The time has long since passed for being that nervous Nellie who constantly apologizes for things they clearly can't control. In fairness, we all do it.
In fact, it used to be me
Once, I was notoriously walking to school with my friend and a runner ran into her, and somehow in the kerfuffle, I was the one to apologize. I wasn't even relevant to the collision!
This compulsion that everyone – but primarily young women – feel to express apologies in the workplace and public is very telling for a number of reasons.
Primarily, it speaks to a desire to be a people pleaser. To make sure that you can be hospitable and compassionate to your fellow man. In principle, this is great.
However, being the person that constantly has to think about other people above your own needs means that you're living someone else's life in place of your own. But you don't realize until it's too late or when you've already wasted so much time.
Let me be the person today to tell you to stop this!
It's very generous but not necessarily coming from a place of absolute morality. We all want to be loved and liked and validated, after all, and there's a big impulse to cash in on that in making big gestures for people.
If you're always available to be someone's errand boy, you will find that people will either think you're a little artificial or bland, or they will take you for granted. But it won't occur to you to feel resentment, yet it can cause a toxic circle within a friendship.

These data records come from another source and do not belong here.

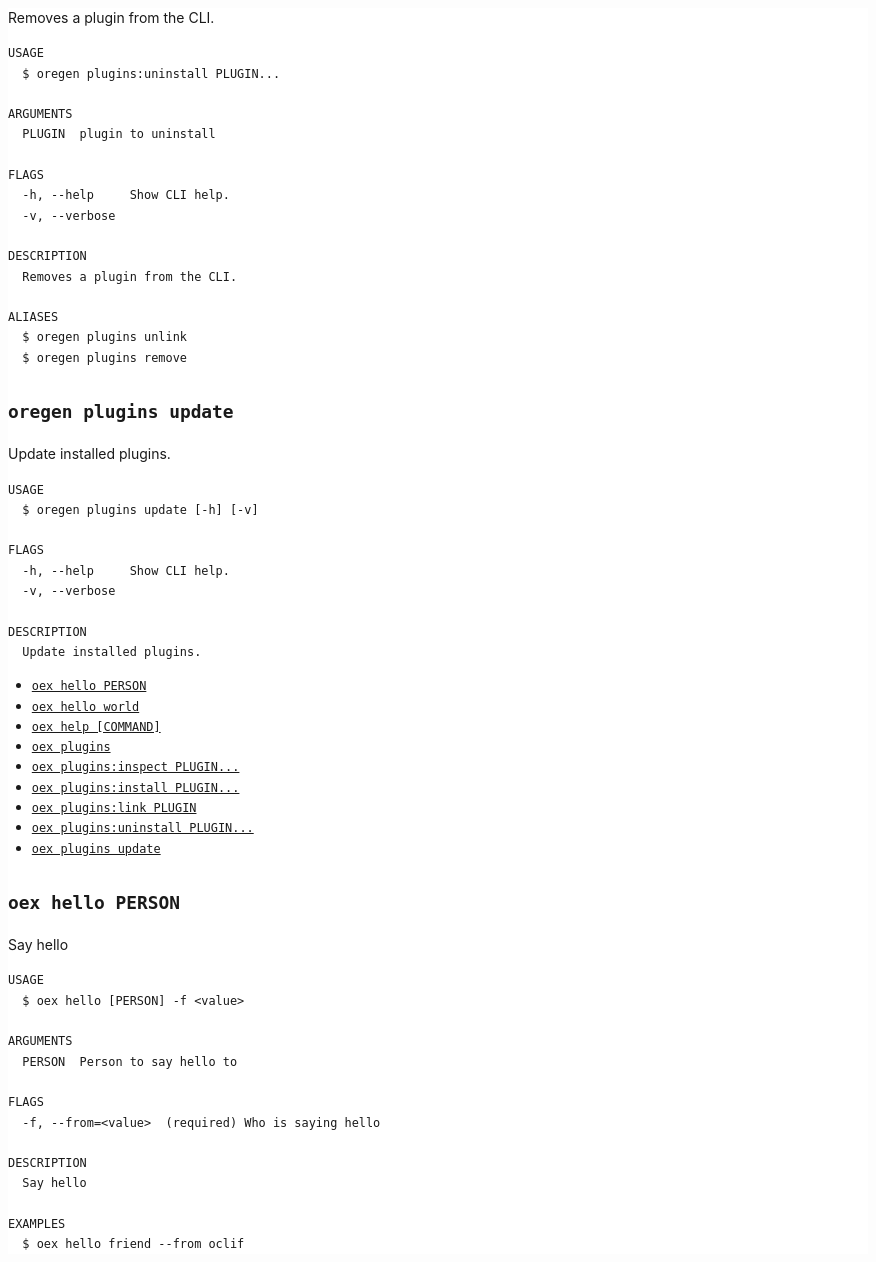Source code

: Removes a plugin from the CLI.

```
USAGE
  $ oregen plugins:uninstall PLUGIN...

ARGUMENTS
  PLUGIN  plugin to uninstall

FLAGS
  -h, --help     Show CLI help.
  -v, --verbose

DESCRIPTION
  Removes a plugin from the CLI.

ALIASES
  $ oregen plugins unlink
  $ oregen plugins remove
```

## `oregen plugins update`

Update installed plugins.

```
USAGE
  $ oregen plugins update [-h] [-v]

FLAGS
  -h, --help     Show CLI help.
  -v, --verbose

DESCRIPTION
  Update installed plugins.
```

* [`oex hello PERSON`](#oex-hello-person)
* [`oex hello world`](#oex-hello-world)
* [`oex help [COMMAND]`](#oex-help-command)
* [`oex plugins`](#oex-plugins)
* [`oex plugins:inspect PLUGIN...`](#oex-pluginsinspect-plugin)
* [`oex plugins:install PLUGIN...`](#oex-pluginsinstall-plugin)
* [`oex plugins:link PLUGIN`](#oex-pluginslink-plugin)
* [`oex plugins:uninstall PLUGIN...`](#oex-pluginsuninstall-plugin)
* [`oex plugins update`](#oex-plugins-update)

## `oex hello PERSON`

Say hello

```
USAGE
  $ oex hello [PERSON] -f <value>

ARGUMENTS
  PERSON  Person to say hello to

FLAGS
  -f, --from=<value>  (required) Who is saying hello

DESCRIPTION
  Say hello

EXAMPLES
  $ oex hello friend --from oclif
```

All relationships and social transactions should be surrounded by a balanced, equal, healthy, and symmetrical relationship. It's all about the give and take. It's one thing for you to be constantly on your phone at their beck and call, but they will not likely be there for you in the same way.
Don't apologize for this, but also, I wouldn't continue these habits
You will start to overcommit and promise things that you either can't control or end up killing yourself while trying to put your promises into action. Neither are workable outcomes and in order to stop breaking your word, you have to stop trying to please everyone.

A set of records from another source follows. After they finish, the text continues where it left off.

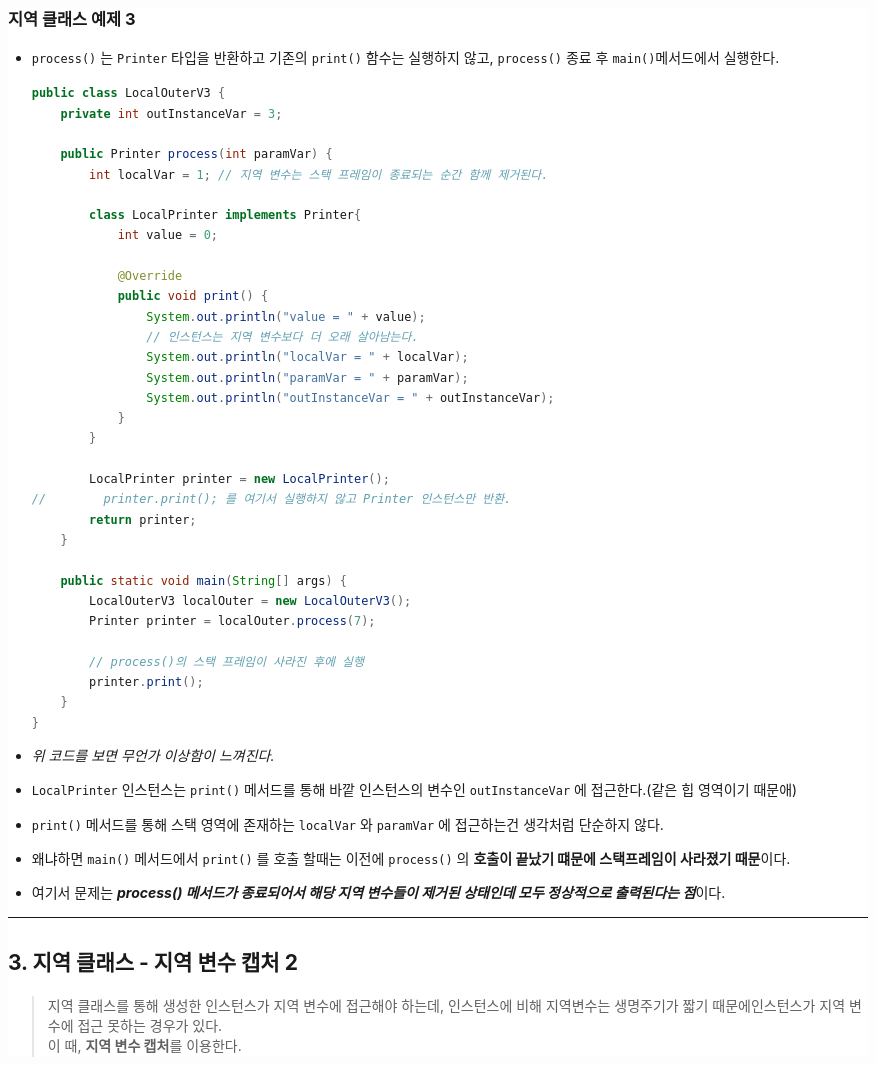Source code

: 

### 지역 클래스 예제 3
- `process()` 는 `Printer` 타입을 반환하고 기존의 `print()` 함수는 실행하지 않고, `process()` 종료 후 `main()`메서드에서 실행한다.
  ```java
  public class LocalOuterV3 {
      private int outInstanceVar = 3;
  
      public Printer process(int paramVar) {
          int localVar = 1; // 지역 변수는 스택 프레임이 종료되는 순간 함께 제거된다.
  
          class LocalPrinter implements Printer{
              int value = 0;
  
              @Override
              public void print() {
                  System.out.println("value = " + value);
                  // 인스턴스는 지역 변수보다 더 오래 살아남는다.
                  System.out.println("localVar = " + localVar);
                  System.out.println("paramVar = " + paramVar);
                  System.out.println("outInstanceVar = " + outInstanceVar);
              }
          }
  
          LocalPrinter printer = new LocalPrinter();
  //        printer.print(); 를 여기서 실행하지 않고 Printer 인스턴스만 반환.
          return printer;
      }
  
      public static void main(String[] args) {
          LocalOuterV3 localOuter = new LocalOuterV3();
          Printer printer = localOuter.process(7);
  
          // process()의 스택 프레임이 사라진 후에 실행
          printer.print();
      }
  }
  ```

- _위 코드를 보면 무언가 이상함이 느껴진다._

- `LocalPrinter` 인스턴스는 `print()` 메서드를 통해 바깥 인스턴스의 변수인 `outInstanceVar` 에 접근한다.(같은 힙 영역이기 때문애)
- `print()` 메서드를 통해 스택 영역에 존재하는 `localVar` 와 `paramVar` 에 접근하는건 생각처럼 단순하지 않다.


- 왜냐하면 `main()` 메서드에서 `print()` 를 호출 할때는 이전에 `process()` 의 **호출이 끝났기 떄문에 스택프레임이 사라졌기 때문**이다.


- 여기서 문제는 ***process() 메서드가 종료되어서 해당 지역 변수들이 제거된 상태인데 모두 정상적으로 출력된다는 점***이다.


---
## 3. 지역 클래스 - 지역 변수 캡처 2
> 지역 클래스를 통해 생성한 인스턴스가 지역 변수에 접근해야 하는데, 인스턴스에 비해 지역변수는 생명주기가 짧기 때문에인스턴스가 지역 변수에 접근 못하는 경우가 있다.<br>
> 이 때, **지역 변수 캡처**를 이용한다.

Take a step back. Don't perform what someone wants to see in another person. We all need conflict. Don't break the bonds of friendship by trying to be a robot or the perfect person.
That's not the person that your friend wants. They want you to be you! You're sacrificing yourself and writing a new personality, breaking the number one rule.
Be yourself!
If you aren't yourself in a relationship, you will never express your own opinions or needs, and therefore you will never have them met. Your thoughts will never be heard. You will break the most sacred of bonds – the one to yourself.
You owe it to yourself to be firm with people. Don't apologize for who you are and don't cover your interests up behind the façade of someone else.
Don't be afraid to be unexpected or unpredictable, or unreachable. Do what you want to do, and stick to your guns. Doing what other people think you will do is boring, anyway.
You have to prioritize yourself by being unapologetically you, uninterrupted
This will ensure that you don't' accidentally break people's hearts by pretending to be someone you're not or breaching their trust because you spilled their secrets to a person whose validation you wanted.
Trying to impress one person will always come at the expense of another, likely, yourself. Making connections under pretenses will only cause you to break your promise to yourself: to be true to your own interests.
Don't waste people's time and make sure that you never apologize for being you. Don't hide behind someone else, and embrace who you truly are. A strong, powerful, interesting human being.